Justice Timpone continued in relevant part: Search warrants are prospective in nature—they authorize the taking of action. A later-obtained search warrant does not retroactively validate preceding warrantless conduct that is challenged through a suppression motion focused on the legitimacy of the seizure that gave rise to a later search. The State must bear the burden of proving the legitimacy of the seizure that led to a later warrant and search—in this case the stop.

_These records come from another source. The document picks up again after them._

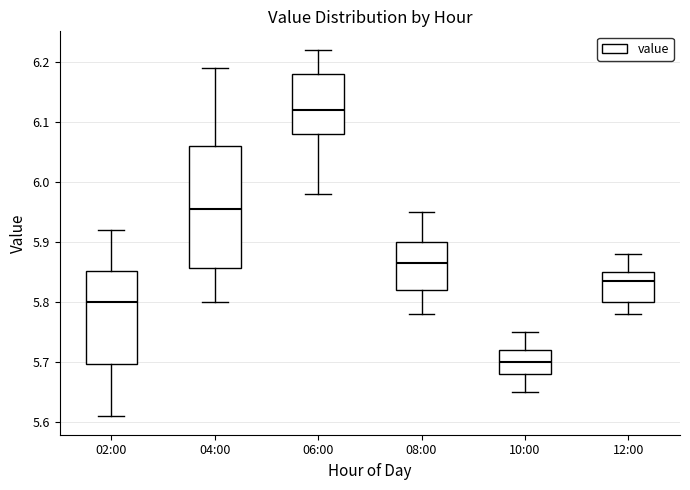

Reading left to right, read every box against the y-axis: the position of its median line, the range the box covers, and the ends of its whiskers. The values are not printed on the chart, so give them approximately, as read against the axis.

02:00: median 5.80, box 5.70 to 5.85, whiskers 5.61 to 5.92
04:00: median 5.96, box 5.86 to 6.06, whiskers 5.80 to 6.19
06:00: median 6.12, box 6.08 to 6.18, whiskers 5.98 to 6.22
08:00: median 5.87, box 5.82 to 5.90, whiskers 5.78 to 5.95
10:00: median 5.70, box 5.68 to 5.72, whiskers 5.65 to 5.75
12:00: median 5.84, box 5.80 to 5.85, whiskers 5.78 to 5.88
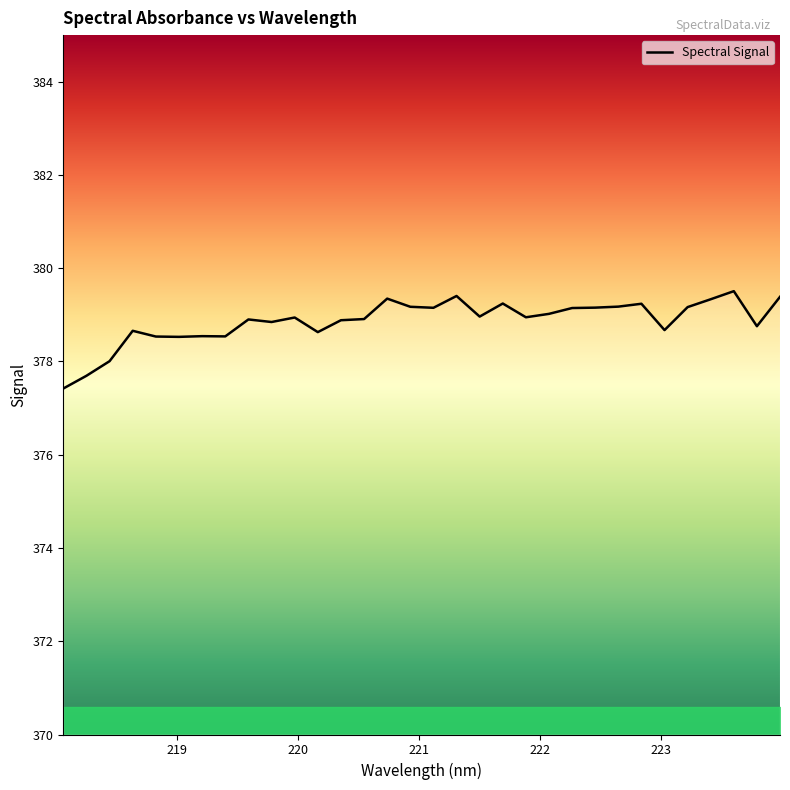

What is the minimum value shown in the chart?

377.4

Motor vehicle stops are seizures for Fourth Amendment purposes.  An officer may stop a motor vehicle only upon articulable and reasonable suspicion that a criminal or motor vehicle violation has occurred. Before trial, a defendant claiming to be aggrieved by an unreasonable search or seizure may apply to suppress the evidence seized, whether the search or seizure was executed with a warrant or constitutes a warrantless search. R. 3:5-7(a).

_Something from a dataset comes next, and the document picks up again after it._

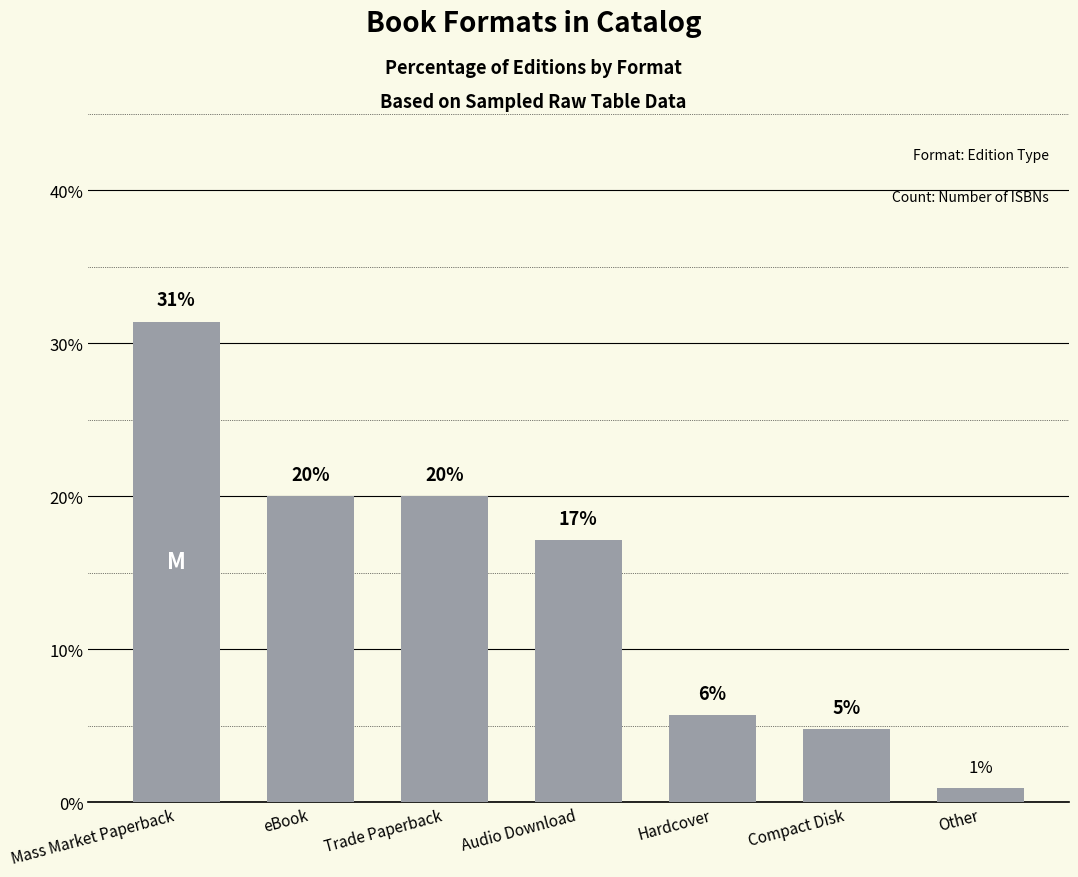

What is the sum of the values at Trade Paperback and Mass Market Paperback?

51.4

The proper mechanism through which to explore the constitutionality of warrantless police conduct is an evidentiary hearing.  At evidentiary hearings, the State presents witnesses to substantiate its basis for the challenged warrantless conduct, and the defense is afforded the opportunity to confront and cross-examine the State’s witnesses.  N.J.R.E. 104 hearings provide an opportunity to probe adverse evidence through cross-examination, and New Jersey courts have recognized the importance of the ability to question witnesses in case of factual disputes.

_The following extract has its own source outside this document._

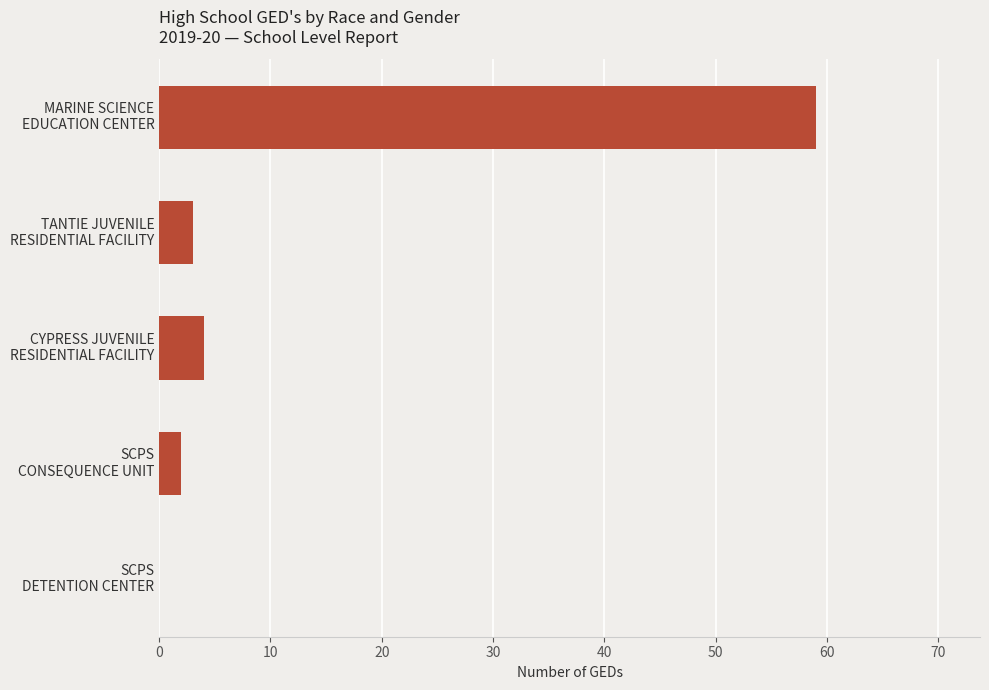

Count the number of data series in this chart.

1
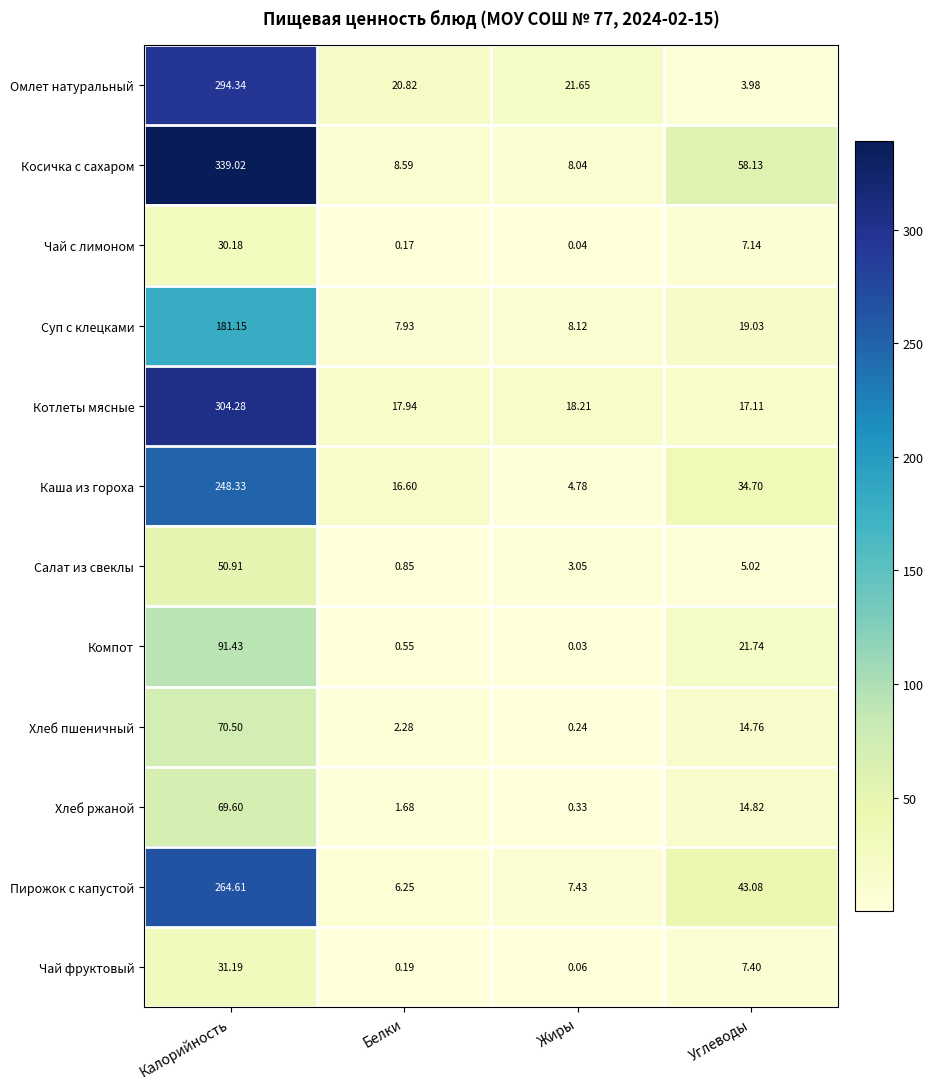

Which series has the largest range (max minus min)?

Косичка с сахаром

Here, there was clearly a dispute as to material facts, and that factual dispute directly related to whether defendants were in compliance with the traffic code. The trial court properly directed that an evidentiary hearing be held in order for the State to satisfy its burden of proving that reasonable and articulable suspicion supported the warrantless seizure of defendants’ moving vehicle. At the hearing, the State chose not to present any witnesses to justify the investigatory stop that preceded the application for a search warrant. But because the warrantless conduct of seizing defendants’ car was presumptively unreasonable and therefore invalid, the burden remained on the State to establish by a preponderance of the evidence that there was no constitutional violation. The State had to prove the reasonable and articulable suspicion to justify the initial stop. The statements in the warrant affidavit were not enough to carry that evidentiary burden. Defendants were entitled to cross-examine the officers who made those statements to test, among other things, the officers’ vision and perspective in observing the perceived traffic violation, as well as whether the MVR conflicts with the officers’ account.  The warrant affidavit is not a substitute for the officers’ testimony and therefore did not suffice to justify the stop.

The State likely did not want to bring in live police testimony in the face of contrary video evidence. Therefore, they attempted to carve out an extreme exception to the well-settled rule that material factual disputes must be resolved through a testimonial hearing.